Relf co-wrote many of the original Yardbirds songs ("Shapes of Things", "I Ain't Done Wrong", "Over Under Sideways Down", "Happenings Ten Years Time Ago"), later showing a leaning towards acoustic/folk music as the sixties unfolded ("Only the Black Rose"). He also sang an early version of "Dazed and Confused" in live Yardbirds concerts, after hearing musician Jake Holmes perform the song, which was later recorded by the band's successor group Led Zeppelin.

His debut solo single, "Mr. Zero", peaked at No. 50 in the UK Singles Chart in May 1966.

=== 1970s ===
After the Yardbirds broke up in July 1968, Relf formed the acoustic duo Together, with fellow Yardbird Jim McCarty, followed immediately by Renaissance (which also featured his sister Jane Relf). After leaving Renaissance in 1970, he started producing other artists: Steamhammer, folk rock band Hunter Muskett, the acoustic world music group Amber, psychedelic band Saturnalia, and blues rock band Medicine Head (with whom he also played bass guitar).

In 1974, he formed progressive/rock group Armageddon. Their self-titled debut, Armageddon, was recorded in England and released in the United States on A&M Records. The album's original liner notes used the term "supergroup"; their personnel (besides Relf) included drummer Bobby Caldwell (previously a member of Captain Beyond and Johnny Winter's band), guitarist Martin Pugh (from Steamhammer, The Rod Stewart Album, and later of 7th Order), and bassist Louis Cennamo (also formerly of Renaissance and Steamhammer).

Following the breakup of Armageddon, Relf and Cennamo reassembled the original line-up of Renaissance, now under the name Illusion because a new line-up of Renaissance was still using the original name. Relf's final recordings before his death were a series of demos by Illusion. Illusion went on to record a series of albums after Relf died, with Cennamo later commenting, "In some way, we did so as a tribute to Keith."

== Personal life and death ==
Relf was a lifelong chronic asthmatic and nearly died on three occasions as a child during a bad asthma attack. His respiratory problems led to him losing a lung; in 1964, Relf passed out during the Yardbirds' first U.S. tour after a lung collapsed, resulting in the lung being removed. In his last years he developed emphysema.

In 1966, he married April Liversidge. They had two sons, Danny and Jason.

On 12 May 1976, Relf died in the basement of his home at age 33 from electrocution while playing an electric guitar. He was discovered by his son Daniel. He may have been taking medications such as theophylline, commonly used to treat respiratory diseases at the time, and these drugs may have led to tachycardia and/or arrhythmia which possibly contributed to his inability to survive the electric shock. His death was announced two days later on 14 May, which is sometimes erroneously listed as the date of his death.

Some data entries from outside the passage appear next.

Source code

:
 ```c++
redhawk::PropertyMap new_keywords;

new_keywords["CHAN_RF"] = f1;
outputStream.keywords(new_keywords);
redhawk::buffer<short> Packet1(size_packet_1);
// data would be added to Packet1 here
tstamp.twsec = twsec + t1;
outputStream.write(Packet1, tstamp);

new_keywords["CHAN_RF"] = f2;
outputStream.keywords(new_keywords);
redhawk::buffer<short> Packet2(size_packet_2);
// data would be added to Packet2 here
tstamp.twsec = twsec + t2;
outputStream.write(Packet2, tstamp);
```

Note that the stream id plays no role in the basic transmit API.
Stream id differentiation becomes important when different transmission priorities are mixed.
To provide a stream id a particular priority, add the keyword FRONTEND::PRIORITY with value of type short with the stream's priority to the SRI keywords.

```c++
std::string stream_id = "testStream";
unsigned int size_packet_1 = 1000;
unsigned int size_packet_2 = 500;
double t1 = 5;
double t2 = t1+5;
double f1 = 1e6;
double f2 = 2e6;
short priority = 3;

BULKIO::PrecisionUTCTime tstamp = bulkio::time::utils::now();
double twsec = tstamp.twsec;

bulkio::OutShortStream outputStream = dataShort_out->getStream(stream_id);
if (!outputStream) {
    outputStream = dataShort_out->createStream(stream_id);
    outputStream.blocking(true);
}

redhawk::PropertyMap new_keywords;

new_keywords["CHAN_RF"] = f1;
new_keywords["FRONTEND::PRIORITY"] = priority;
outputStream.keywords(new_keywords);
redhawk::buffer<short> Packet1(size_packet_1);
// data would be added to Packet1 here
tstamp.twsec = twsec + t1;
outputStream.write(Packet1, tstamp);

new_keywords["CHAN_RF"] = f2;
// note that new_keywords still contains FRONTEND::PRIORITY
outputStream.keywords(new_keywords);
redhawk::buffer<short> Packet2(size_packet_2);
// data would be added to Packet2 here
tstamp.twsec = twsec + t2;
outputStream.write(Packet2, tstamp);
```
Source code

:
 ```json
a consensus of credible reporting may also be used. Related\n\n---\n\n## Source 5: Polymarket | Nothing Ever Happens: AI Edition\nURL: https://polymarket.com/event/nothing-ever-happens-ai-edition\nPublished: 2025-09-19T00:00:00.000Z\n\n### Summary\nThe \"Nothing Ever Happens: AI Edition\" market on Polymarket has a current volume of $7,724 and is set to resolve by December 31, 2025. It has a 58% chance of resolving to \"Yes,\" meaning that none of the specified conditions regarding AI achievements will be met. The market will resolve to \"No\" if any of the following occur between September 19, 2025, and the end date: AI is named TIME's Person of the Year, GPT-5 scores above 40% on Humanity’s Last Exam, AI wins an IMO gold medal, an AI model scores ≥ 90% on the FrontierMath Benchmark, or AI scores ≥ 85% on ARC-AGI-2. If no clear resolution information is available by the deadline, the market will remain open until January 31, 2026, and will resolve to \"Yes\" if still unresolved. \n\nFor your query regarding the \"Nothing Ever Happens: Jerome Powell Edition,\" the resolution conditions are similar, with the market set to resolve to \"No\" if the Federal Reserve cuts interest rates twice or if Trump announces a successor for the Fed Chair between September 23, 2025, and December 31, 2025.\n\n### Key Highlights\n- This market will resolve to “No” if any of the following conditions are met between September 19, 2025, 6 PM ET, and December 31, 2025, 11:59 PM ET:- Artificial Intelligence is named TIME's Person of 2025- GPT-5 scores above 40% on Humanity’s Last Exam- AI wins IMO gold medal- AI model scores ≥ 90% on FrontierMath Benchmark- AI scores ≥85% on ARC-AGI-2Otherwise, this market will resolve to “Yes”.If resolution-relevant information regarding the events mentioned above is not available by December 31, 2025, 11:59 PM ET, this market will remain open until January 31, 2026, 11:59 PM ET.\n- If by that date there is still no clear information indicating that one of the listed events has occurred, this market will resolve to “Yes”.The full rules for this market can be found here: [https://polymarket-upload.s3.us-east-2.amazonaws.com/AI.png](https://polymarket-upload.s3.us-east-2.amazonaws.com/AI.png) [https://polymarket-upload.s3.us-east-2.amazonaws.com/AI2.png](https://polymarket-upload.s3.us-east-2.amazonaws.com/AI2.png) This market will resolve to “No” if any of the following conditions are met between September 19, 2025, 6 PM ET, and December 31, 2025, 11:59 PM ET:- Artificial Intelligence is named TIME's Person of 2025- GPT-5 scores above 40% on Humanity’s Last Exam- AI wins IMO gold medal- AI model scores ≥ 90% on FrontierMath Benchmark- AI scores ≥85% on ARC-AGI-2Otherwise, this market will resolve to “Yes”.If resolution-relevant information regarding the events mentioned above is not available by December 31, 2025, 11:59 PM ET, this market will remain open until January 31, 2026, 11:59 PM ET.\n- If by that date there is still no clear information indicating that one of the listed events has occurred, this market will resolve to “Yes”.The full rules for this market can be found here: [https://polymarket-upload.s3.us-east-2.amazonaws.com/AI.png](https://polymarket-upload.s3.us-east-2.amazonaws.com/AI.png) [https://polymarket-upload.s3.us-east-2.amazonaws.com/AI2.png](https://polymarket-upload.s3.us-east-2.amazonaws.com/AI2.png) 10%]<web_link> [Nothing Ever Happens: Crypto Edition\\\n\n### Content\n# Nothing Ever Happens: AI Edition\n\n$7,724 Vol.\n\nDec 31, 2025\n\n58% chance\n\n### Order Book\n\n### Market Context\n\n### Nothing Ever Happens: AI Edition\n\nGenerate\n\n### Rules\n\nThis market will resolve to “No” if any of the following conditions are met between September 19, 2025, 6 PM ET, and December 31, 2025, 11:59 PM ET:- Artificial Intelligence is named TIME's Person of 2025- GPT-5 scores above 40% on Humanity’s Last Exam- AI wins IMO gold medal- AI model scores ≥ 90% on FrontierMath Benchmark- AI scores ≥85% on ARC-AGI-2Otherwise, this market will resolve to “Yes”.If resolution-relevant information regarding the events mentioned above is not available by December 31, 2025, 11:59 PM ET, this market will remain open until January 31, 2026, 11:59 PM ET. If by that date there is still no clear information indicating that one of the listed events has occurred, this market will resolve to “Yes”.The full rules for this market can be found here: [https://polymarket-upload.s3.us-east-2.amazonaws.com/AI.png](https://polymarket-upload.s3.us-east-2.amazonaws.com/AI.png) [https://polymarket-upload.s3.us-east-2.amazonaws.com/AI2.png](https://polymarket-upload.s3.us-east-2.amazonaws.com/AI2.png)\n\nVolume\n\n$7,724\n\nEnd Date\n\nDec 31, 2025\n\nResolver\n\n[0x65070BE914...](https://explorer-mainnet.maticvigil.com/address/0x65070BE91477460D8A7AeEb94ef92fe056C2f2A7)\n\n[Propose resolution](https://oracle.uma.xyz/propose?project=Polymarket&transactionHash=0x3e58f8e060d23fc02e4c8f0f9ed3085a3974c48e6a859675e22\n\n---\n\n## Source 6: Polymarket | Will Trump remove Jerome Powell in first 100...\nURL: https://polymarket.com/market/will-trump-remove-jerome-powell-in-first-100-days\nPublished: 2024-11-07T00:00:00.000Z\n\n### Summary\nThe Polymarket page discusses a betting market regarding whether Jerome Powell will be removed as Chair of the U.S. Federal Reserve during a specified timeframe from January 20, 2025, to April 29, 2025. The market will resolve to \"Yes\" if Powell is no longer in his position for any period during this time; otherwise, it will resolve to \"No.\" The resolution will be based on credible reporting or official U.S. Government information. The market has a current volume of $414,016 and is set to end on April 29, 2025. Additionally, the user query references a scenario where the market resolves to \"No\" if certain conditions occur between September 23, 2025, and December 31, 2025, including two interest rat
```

He was buried in Richmond Cemetery.

== Legacy ==

Relf's posthumous 1992 Rock and Roll Hall of Fame induction with the Yardbirds was represented by his widow April, and sons Danny and Jason ("Jay").

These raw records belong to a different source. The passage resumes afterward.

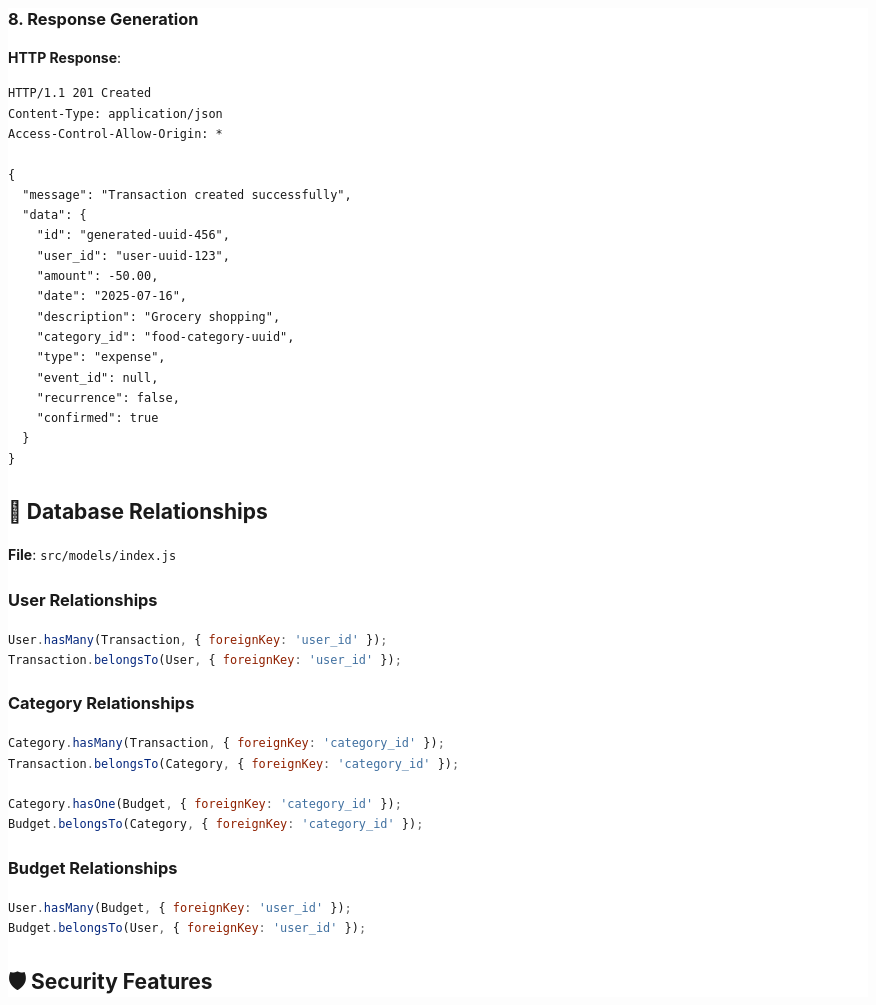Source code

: ### **8. Response Generation**

**HTTP Response**:
```http
HTTP/1.1 201 Created
Content-Type: application/json
Access-Control-Allow-Origin: *

{
  "message": "Transaction created successfully",
  "data": {
    "id": "generated-uuid-456",
    "user_id": "user-uuid-123",
    "amount": -50.00,
    "date": "2025-07-16",
    "description": "Grocery shopping",
    "category_id": "food-category-uuid",
    "type": "expense",
    "event_id": null,
    "recurrence": false,
    "confirmed": true
  }
}
```

## 🔗 Database Relationships

**File**: `src/models/index.js`

### **User Relationships**
```javascript
User.hasMany(Transaction, { foreignKey: 'user_id' });
Transaction.belongsTo(User, { foreignKey: 'user_id' });
```

### **Category Relationships**
```javascript
Category.hasMany(Transaction, { foreignKey: 'category_id' });
Transaction.belongsTo(Category, { foreignKey: 'category_id' });

Category.hasOne(Budget, { foreignKey: 'category_id' });
Budget.belongsTo(Category, { foreignKey: 'category_id' });
```

### **Budget Relationships**
```javascript
User.hasMany(Budget, { foreignKey: 'user_id' });
Budget.belongsTo(User, { foreignKey: 'user_id' });
```

## 🛡️ Security Features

==Solo singles discography==
Most of Relf's recordings were released under the name of the group he was in at the time. However, an early attempt was made to establish him as a solo musician, and two singles came out under his own name in 1966.

- "Mr. Zero" / "Knowing" – UK Columbia DB7920 / U.S. Epic 10044 (May 1966)
A-side written by Bob Lind
- "Shapes in My Mind" / "Blue Sands" – UK Columbia DB8084 / US Epic 10110 (November 1966)
B-side is an instrumental credited to Relf, but actually performed by the Outsiders (not to be confused with the US band, the Outsiders, who performed "Time Won't Let Me"). The US single featured the same version as the UK single; US promotional copies (on red vinyl) featured a complete re-edit of the song.

A further single appeared in 1989:
- "Together Now" / "All The Falling Angels" – MCCM 89 002 (1989)
US release only. The A-side was originally recorded in 1968 by Together. The B-side was recorded on 2 May 1976, ten days before Relf's death.